** Tasks and exercises **
1. Summarize the wall chaser thread in two sentences.
2. Reproduce everything in the wall chaser thread from "## B-Nabs (Jun" down to "(Jun 28, 2009)".

(Excerpted passage begins)

# Brick and Concrete Wall Chaser/Groover



## Cow (Jan 16, 2008)

That's a first for me too. 

That blade on there looks mean, looks like a tool you're going to want to keep a good grip on. And wear a face shield!!! And probably a good respirator or dust mask!!


----------



## papaotis (Jun 8, 2013)

me too! looks like a cool animal!:thumbsup:


----------



## MechanicalDVR (Dec 29, 2007)

That looks badass but I think outside supplied air would be the best way to go. No way to tell what the fibers in cement will do to your lungs a few years down the road.


----------



## B-Nabs (Jun 4, 2014)

Following the link to the chinese seller (aliexpress), you'll find some mildly amusing broken English in the description. Mildly amusing, that is, until you get to this gem:
5. Maintenance: open the gear box. Add butter.
I'm still laughing.


----------



## Jlarson (Jun 28, 2009)

I don't think I'm trusting Chinese engineering when my face is 6" from that spinning death wheel. :laughing:


----------



## telsa (May 22, 2015)

YouTube is loaded with British videos showing the European version of such tooling.

Not withstanding WWII, Europe still has an astonishing amount of legacy stone structures -- for which this type of power tool is the way to go.

The rooms are already so tiny that no-one wants to fur the interior walls out.

They are also in love with brick -- going so far as to double brick many walls.

CBUs + red brick, lay upon layer !


----------



## MikeFL (Apr 16, 2016)

That thing is destroying the wall.


----------



## MechanicalDVR (Dec 29, 2007)

Jlarson said:


> I don't think I'm trusting Chinese engineering when my face is 6" from that spinning death wheel. :laughing:


I've seen plenty of guys (including myself) use Harbor Freight tools and none of them blow up or self destruct.


----------



## splatz (May 23, 2015)

(Excerpted passage ends)
(Data begins)

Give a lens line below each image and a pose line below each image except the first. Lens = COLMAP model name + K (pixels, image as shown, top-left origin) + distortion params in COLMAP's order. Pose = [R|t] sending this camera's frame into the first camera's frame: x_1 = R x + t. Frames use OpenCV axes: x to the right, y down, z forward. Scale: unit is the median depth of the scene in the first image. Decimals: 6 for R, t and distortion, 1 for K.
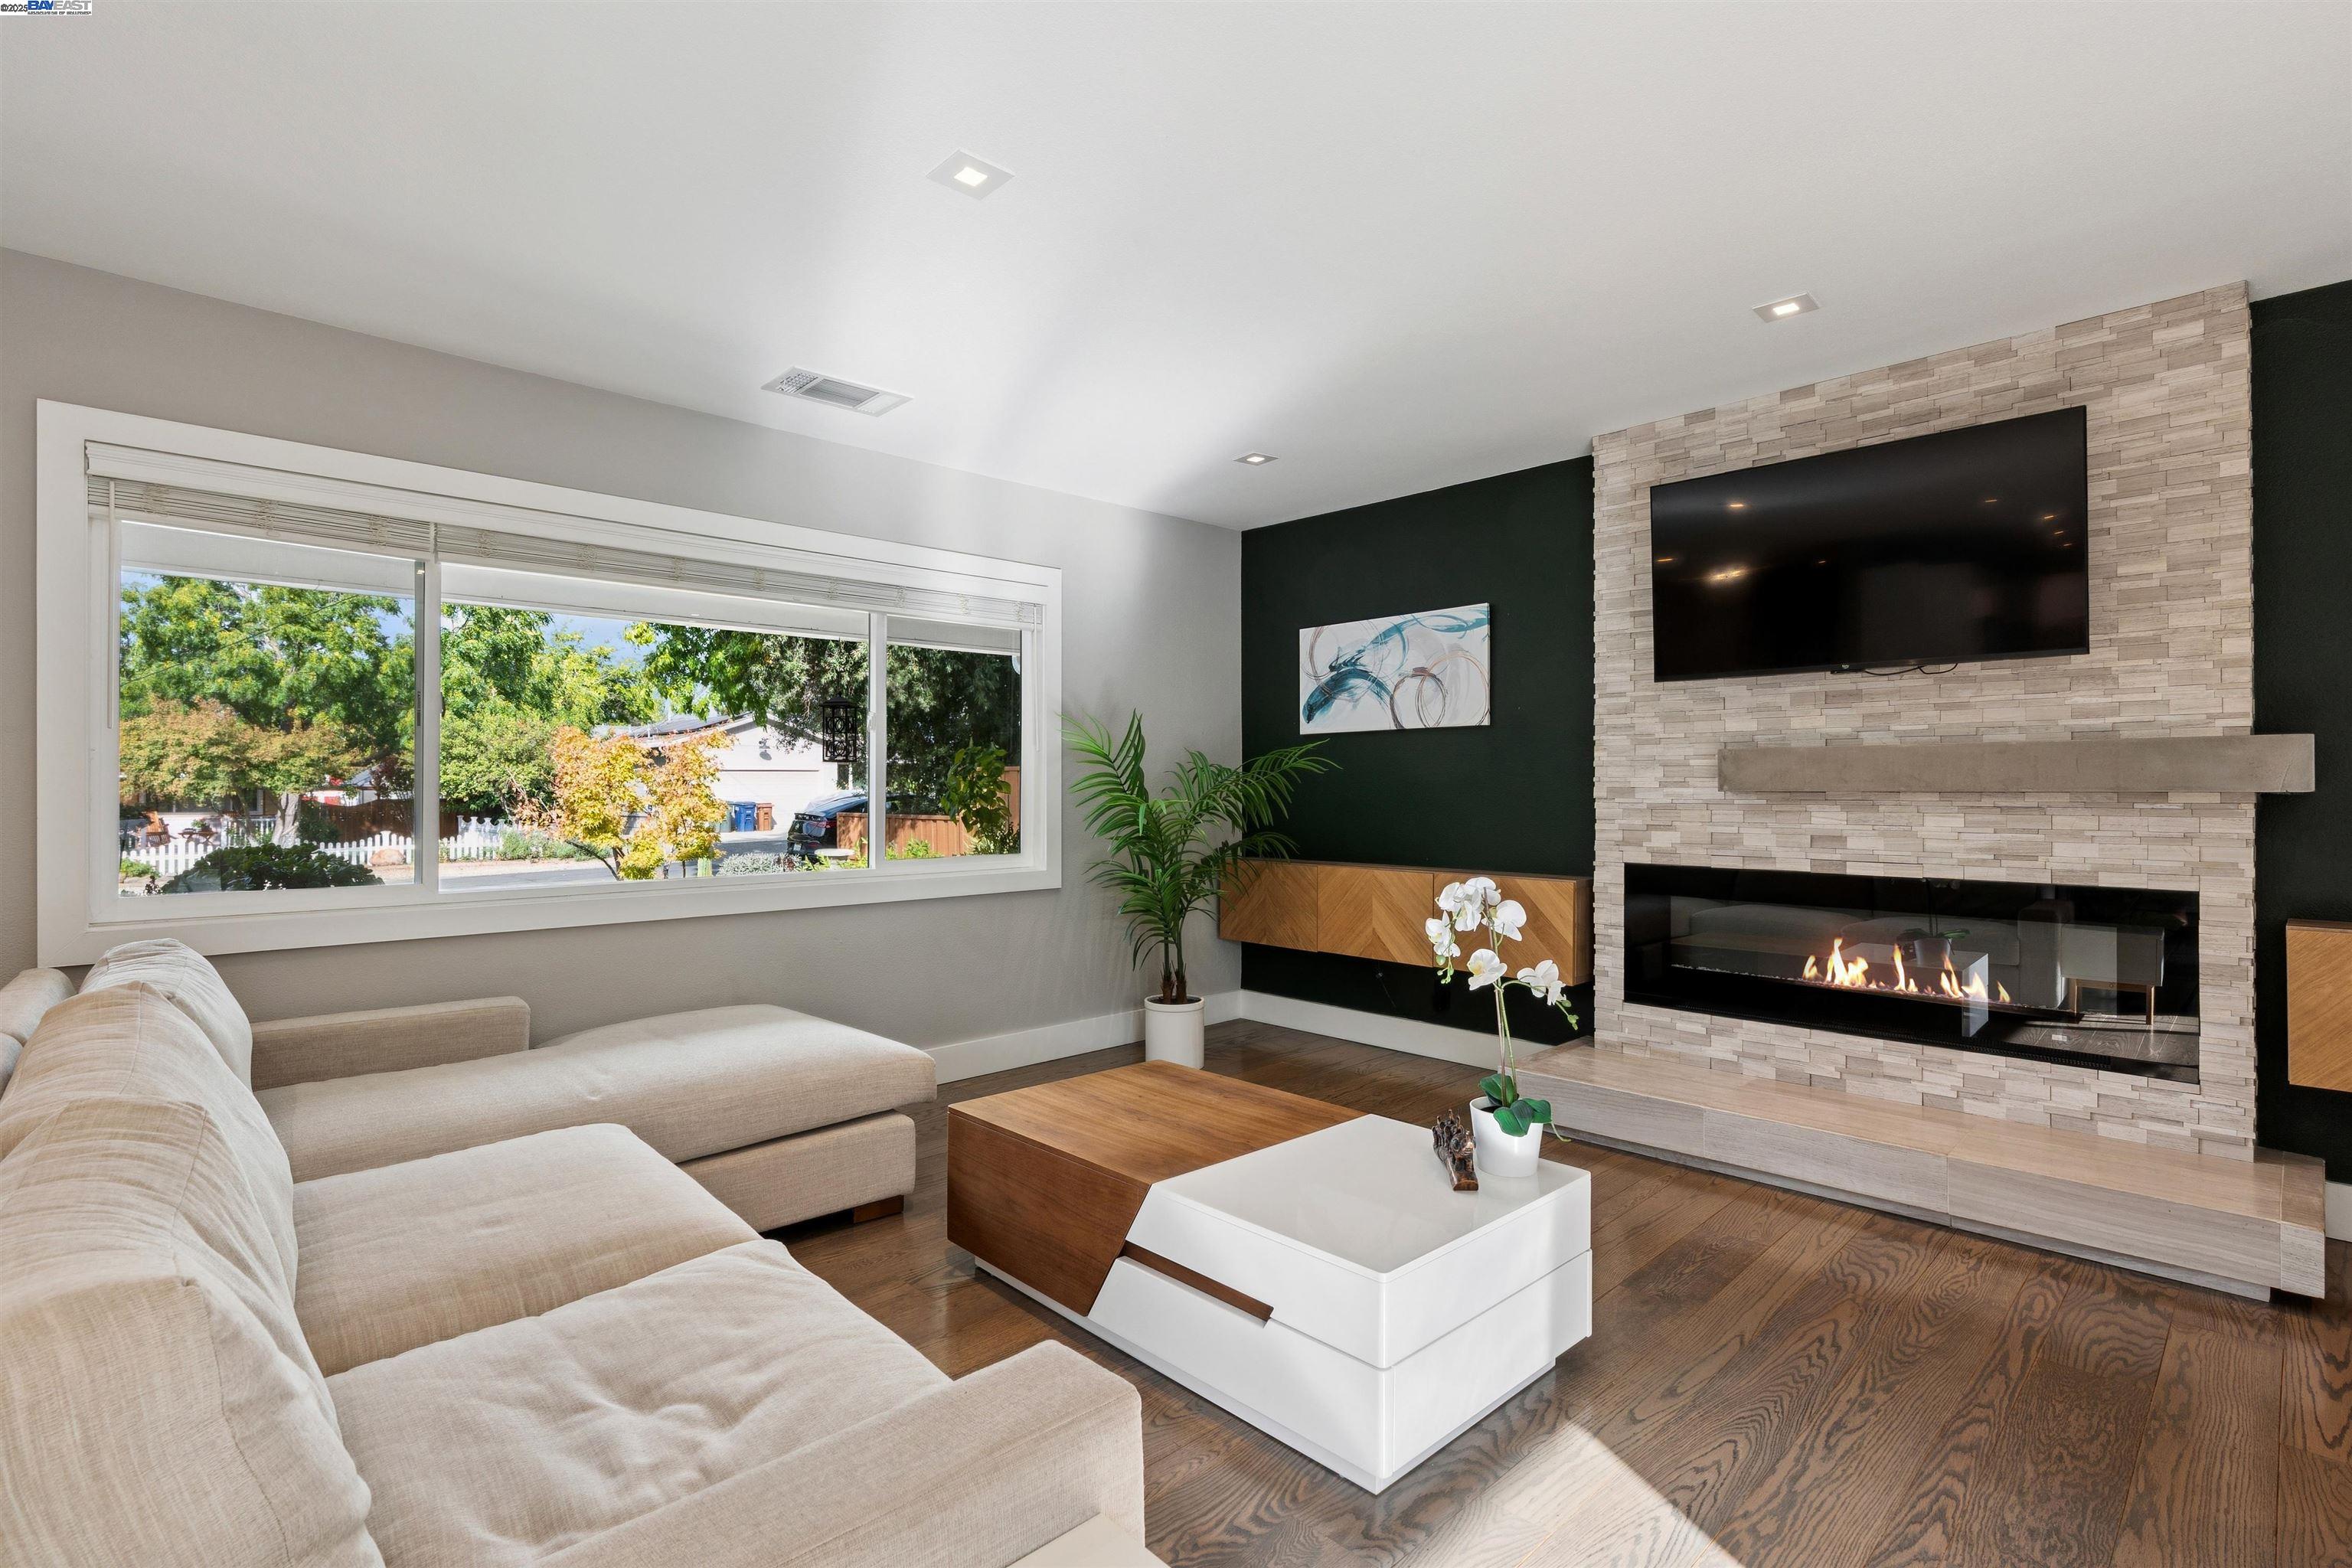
lens RADIAL K [[1094.5, 0, 1183.0], [0, 1094.5, 784.1], [0, 0, 1]] dist [-0.001735, 0.000149]
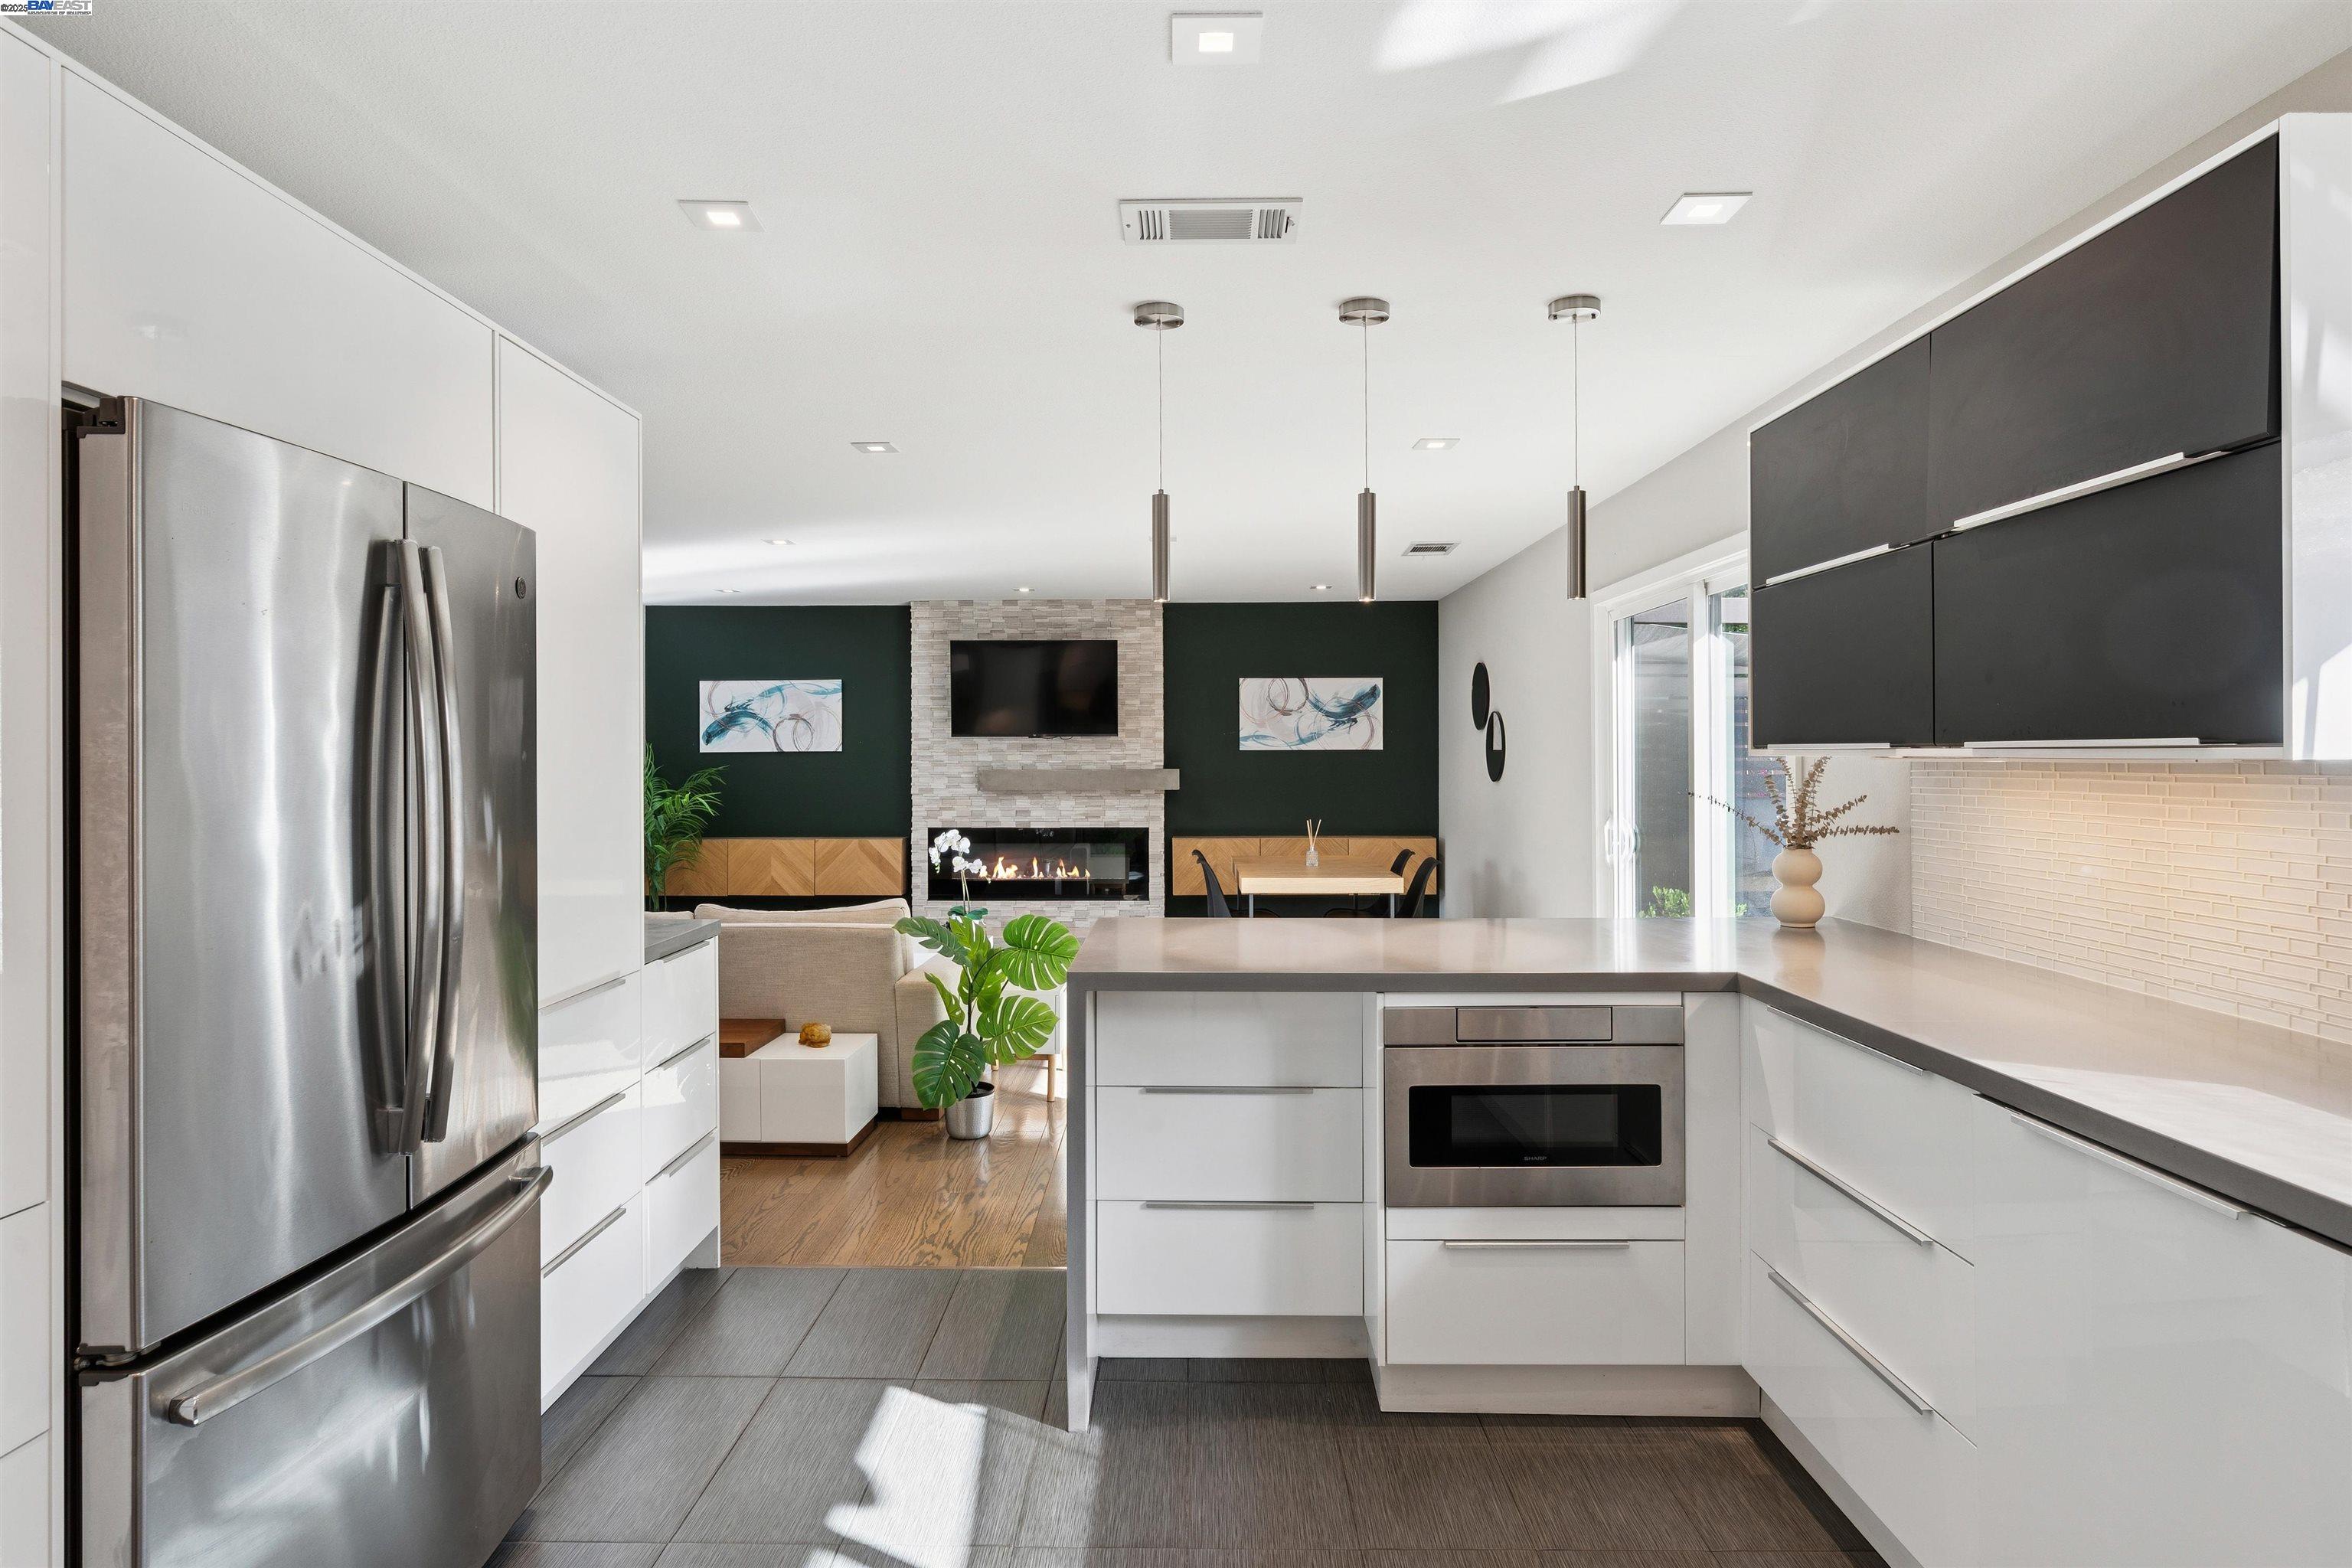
lens RADIAL K [[1313.0, 0, 1176.0], [0, 1313.0, 749.4], [0, 0, 1]] dist [0.000369, 0.003776]
pose [[0.702452, 0.004480, 0.711717, -1.021730], [0.000116, 0.999979, -0.006408, -0.055604], [-0.711731, 0.004584, 0.702437, -1.015718]]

(Data ends)

** Responses for each task **
1. Forum members react to a brick and concrete wall chaser, warning that its blade calls for a firm grip and recommending a face shield, a respirator or dust mask, or outside supplied air because of the fibers in cement. Others laugh at the Chinese seller's instruction to "Add butter" to the gear box and argue over trusting its engineering, while one poster notes that British videos show European versions of such tools, which suit Europe's many legacy stone structures.

2.
## B-Nabs (Jun 4, 2014)

Following the link to the chinese seller (aliexpress), you'll find some mildly amusing broken English in the description. Mildly amusing, that is, until you get to this gem:
5. Maintenance: open the gear box. Add butter.
I'm still laughing.


----------



## Jlarson (Jun 28, 2009)